Oquirrh- Maybe I really should just let their dominance battle play out? I know I get defensive for Flint usually, when my husband is upset, but that's really messing with their dynamic and probably letting him think he's higher up in the "pack" than my husband anyway, isn't it? (I hope I worded that correctly!) 

I think "ridiculously hyper" was an overstatement. He just gets bouncy and I get overwhelmed. That's usually when I realize we need to go out for our walks and runs. He has the largest personality I've ever seen in a dog. =)


----------



## datacan

Sounds like the dog doesn't really respect your hubby :-[

Hubby must be one of those nice and gentle, intellectual type, perhaps? He may need to get a little more "hands on" with the dog. 
Not out of anger, just needs to gain some respect. 
He may need to work a little, a little one on one time with the dog. Dog needs a little structure and discipline, not just a bone to chew on.

■ ■ ■ ■ ■ ■ ■

◆ About this task ◆
Translate this sentence from the forum excerpt about the dog into Spanish: "He has the largest personality I've ever seen in a dog." Rely solely on the forum excerpt about the dog.

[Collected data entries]
■ ■ ■ ■ ■ ■ ■

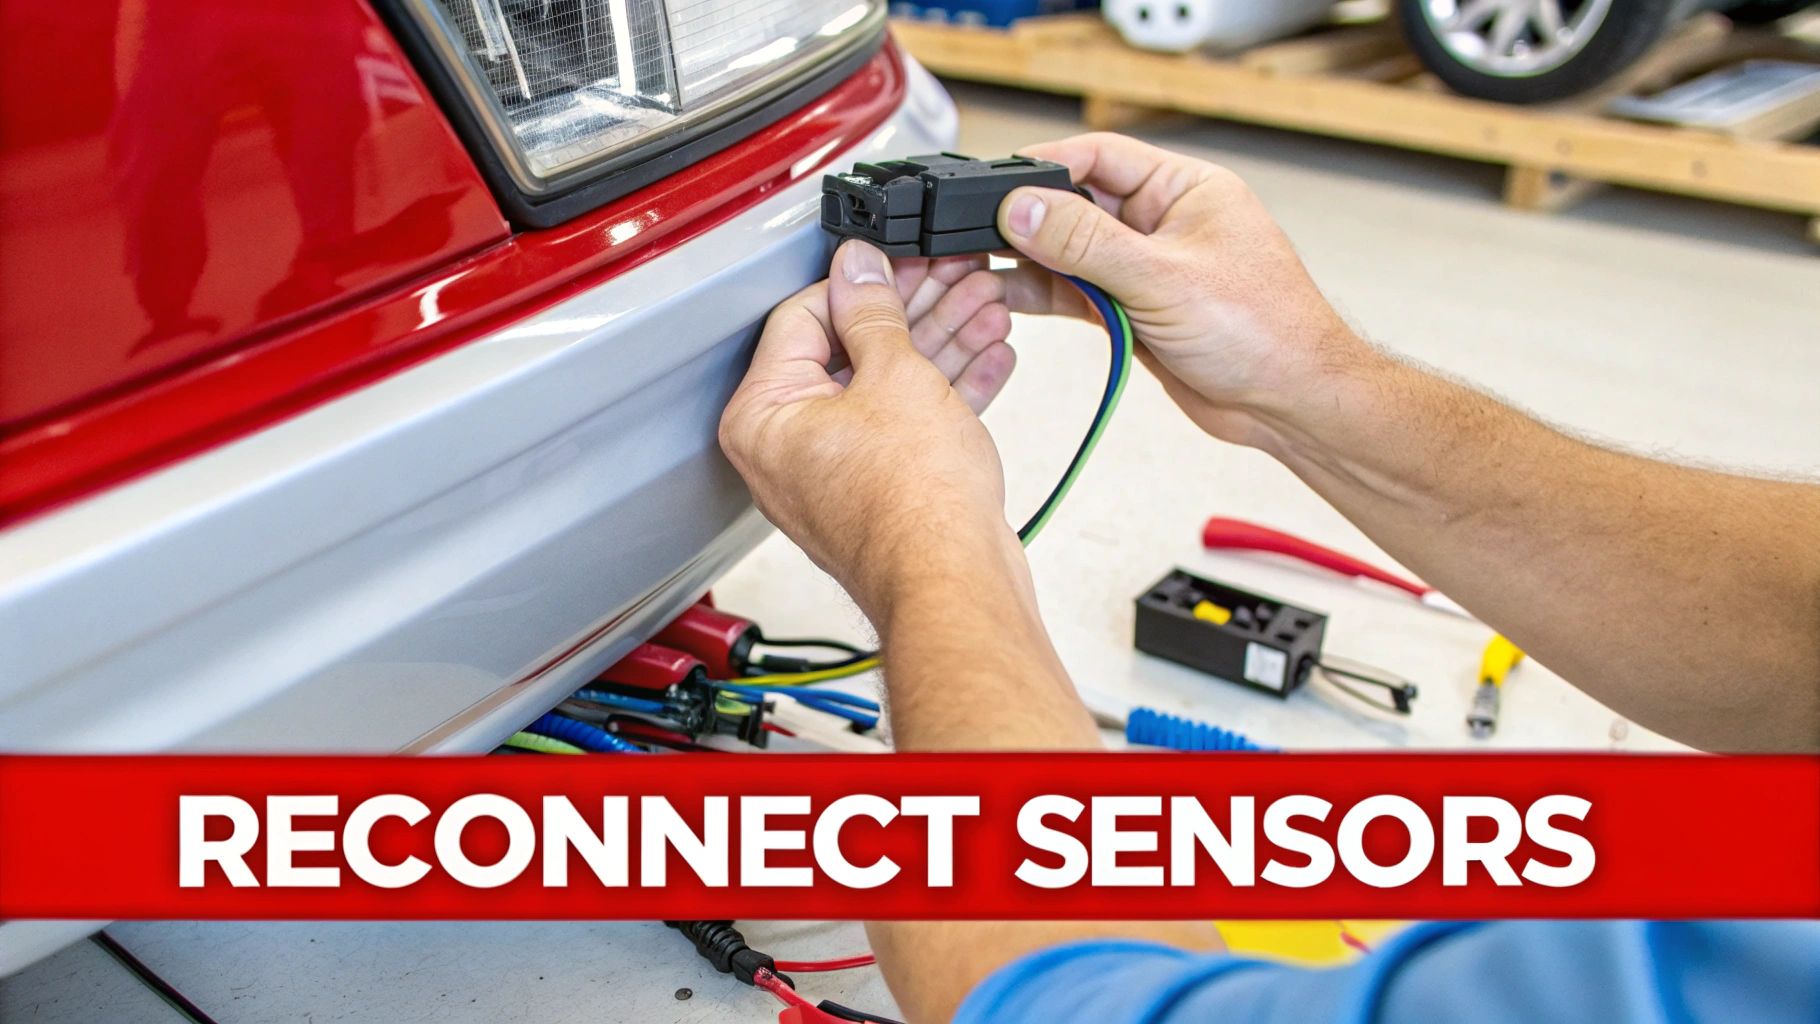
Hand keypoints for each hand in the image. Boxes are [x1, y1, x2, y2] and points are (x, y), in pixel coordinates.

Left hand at [719, 240, 1022, 613]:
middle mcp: (785, 448)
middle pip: (847, 349)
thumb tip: (858, 269)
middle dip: (912, 309)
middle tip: (951, 276)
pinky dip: (945, 391)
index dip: (859, 281)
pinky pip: (906, 424)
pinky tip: (987, 357)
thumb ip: (874, 312)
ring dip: (940, 342)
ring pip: (885, 386)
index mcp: (762, 416)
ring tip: (984, 305)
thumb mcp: (893, 374)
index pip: (800, 316)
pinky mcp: (877, 491)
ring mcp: (833, 472)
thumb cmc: (913, 505)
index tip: (898, 259)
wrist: (955, 582)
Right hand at [993, 133, 1378, 447]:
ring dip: (1027, 261)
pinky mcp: (1133, 310)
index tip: (995, 184)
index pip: (1099, 156)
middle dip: (1026, 219)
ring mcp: (1145, 268)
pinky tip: (1003, 296)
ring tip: (975, 266)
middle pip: (1075, 204)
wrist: (1290, 403)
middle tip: (973, 230)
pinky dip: (1041, 295)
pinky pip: (1075, 293)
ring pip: (1069, 253)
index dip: (1043, 166)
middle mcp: (1161, 222)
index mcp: (1184, 189)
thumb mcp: (1164, 277)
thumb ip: (1087, 243)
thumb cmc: (1265, 330)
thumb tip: (1024, 209)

■ ■ ■ ■ ■ ■ ■

◆ Response for this exercise ◆
Tiene la personalidad más grande que he visto en un perro.